Information below:

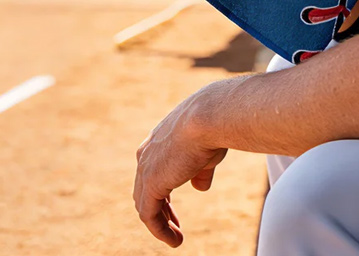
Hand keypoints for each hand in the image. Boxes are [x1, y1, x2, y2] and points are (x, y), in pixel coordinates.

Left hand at [134, 94, 226, 247]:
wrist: (209, 118)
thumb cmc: (213, 128)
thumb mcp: (206, 149)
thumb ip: (200, 171)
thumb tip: (200, 188)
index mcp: (158, 139)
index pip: (153, 169)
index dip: (163, 190)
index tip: (172, 206)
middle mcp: (147, 153)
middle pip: (144, 188)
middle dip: (160, 208)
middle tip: (173, 224)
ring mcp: (146, 168)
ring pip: (145, 204)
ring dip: (160, 223)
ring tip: (175, 238)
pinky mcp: (151, 184)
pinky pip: (149, 216)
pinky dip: (160, 230)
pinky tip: (175, 240)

End of Information.

**What is being asked**
Reproduce each line above exactly, but not a single picture.

**Worked solution**
Hand keypoints for each hand in the image. Boxes are [x1, y1, x2, y2] and points are (x, y), in pixel coordinates.

Left hand at [134, 94, 226, 247]:
wrist: (209, 118)
thumb cmc: (213, 128)
thumb mcp: (206, 149)
thumb ip: (200, 171)
thumb tip: (200, 188)
index mcp: (158, 139)
index pip: (153, 169)
index dip: (163, 190)
index tip: (172, 206)
middle mcp: (147, 153)
middle pip: (144, 188)
middle dip: (160, 208)
middle tip: (173, 224)
ring mcp: (146, 168)
ring pip: (145, 204)
ring dip: (160, 223)
ring tip: (175, 238)
pinky mcp: (151, 184)
pinky pip: (149, 216)
pinky dip: (160, 230)
pinky tip: (175, 240)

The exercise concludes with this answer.